### Supplied material
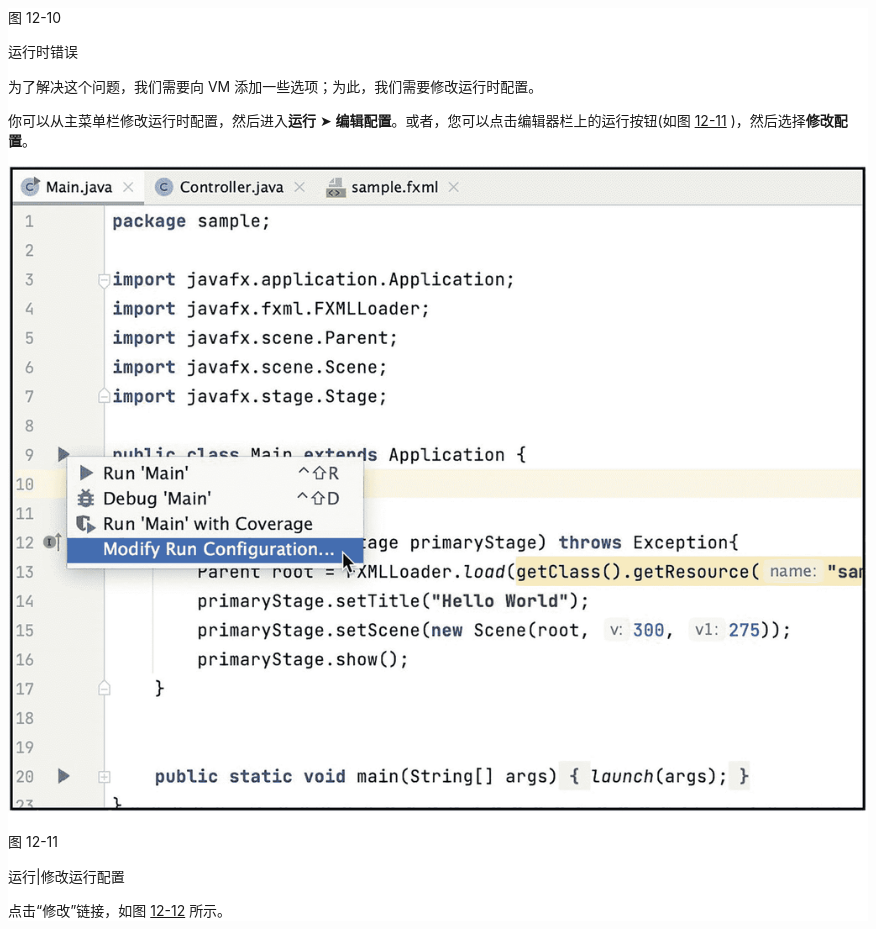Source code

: 图 12-10

运行时错误

为了解决这个问题，我们需要向 VM 添加一些选项；为此，我们需要修改运行时配置。

你可以从主菜单栏修改运行时配置，然后进入**运行** ➤ **编辑配置**。或者，您可以点击编辑器栏上的运行按钮(如图 [12-11](#Fig11) )，然后选择**修改配置**。

![img/498711_1_En_12_Fig11_HTML.jpg](img/498711_1_En_12_Fig11_HTML.jpg)

图 12-11

运行|修改运行配置

点击“修改”链接，如图 [12-12](#Fig12) 所示。

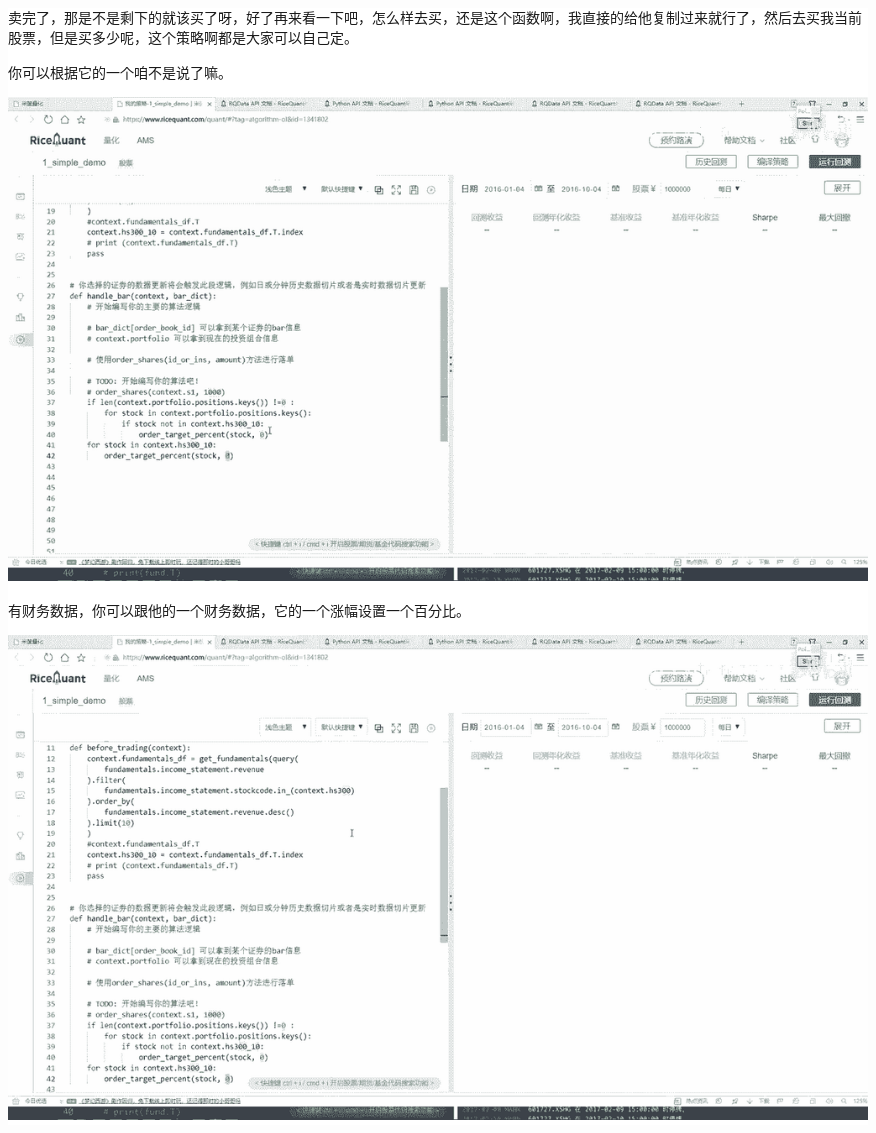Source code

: 卖完了，那是不是剩下的就该买了呀，好了再来看一下吧，怎么样去买，还是这个函数啊，我直接的给他复制过来就行了，然后去买我当前股票，但是买多少呢，这个策略啊都是大家可以自己定。

你可以根据它的一个咱不是说了嘛。

![](img/dd7a2a715be2482591edbeb93b2ea4d6_74.png)

有财务数据，你可以跟他的一个财务数据，它的一个涨幅设置一个百分比。

![](img/dd7a2a715be2482591edbeb93b2ea4d6_76.png)
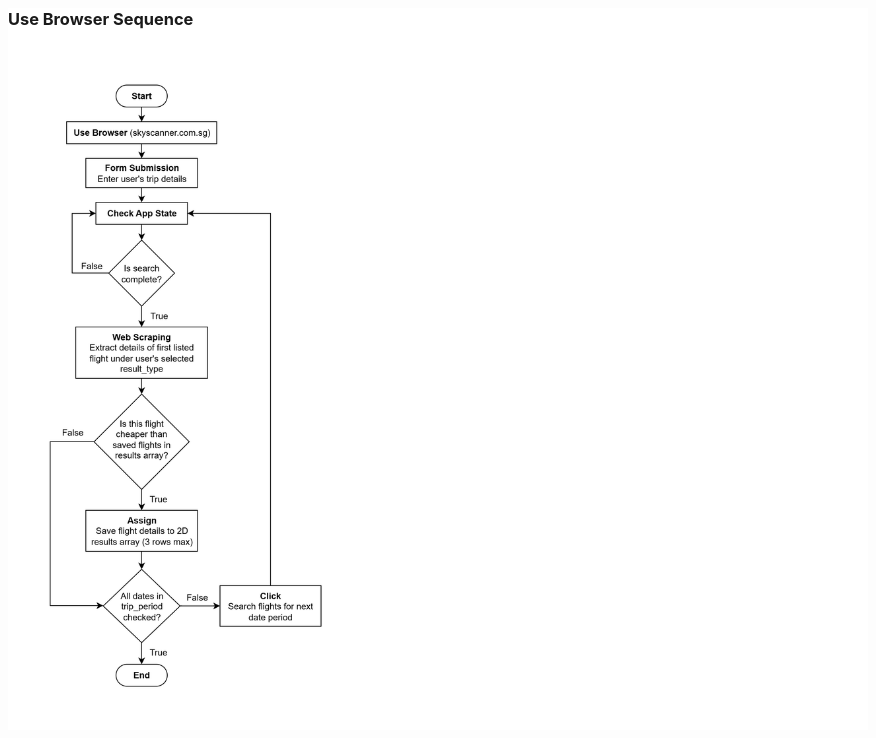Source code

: ### Use Browser Sequence

<img src="documentation/use_browser_flowchart.png" alt="Use Browser Sequence" width="350"/>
######
◆ **What you have to do**
Copy all records exactly; omit images.

◆ **Response for this exercise**
Source code

: 图 12-10

运行时错误

为了解决这个问题，我们需要向 VM 添加一些选项；为此，我们需要修改运行时配置。

你可以从主菜单栏修改运行时配置，然后进入**运行** ➤ **编辑配置**。或者，您可以点击编辑器栏上的运行按钮(如图 [12-11](#Fig11) )，然后选择**修改配置**。

![img/498711_1_En_12_Fig11_HTML.jpg](img/498711_1_En_12_Fig11_HTML.jpg)

图 12-11

运行|修改运行配置

点击“修改”链接，如图 [12-12](#Fig12) 所示。

Source code

: 卖完了，那是不是剩下的就该买了呀，好了再来看一下吧，怎么样去买，还是这个函数啊，我直接的给他复制过来就行了，然后去买我当前股票，但是买多少呢，这个策略啊都是大家可以自己定。

你可以根据它的一个咱不是说了嘛。

![](img/dd7a2a715be2482591edbeb93b2ea4d6_74.png)

有财务数据，你可以跟他的一个财务数据，它的一个涨幅设置一个百分比。

![](img/dd7a2a715be2482591edbeb93b2ea4d6_76.png)
Source code

: ### Use Browser Sequence

<img src="documentation/use_browser_flowchart.png" alt="Use Browser Sequence" width="350"/>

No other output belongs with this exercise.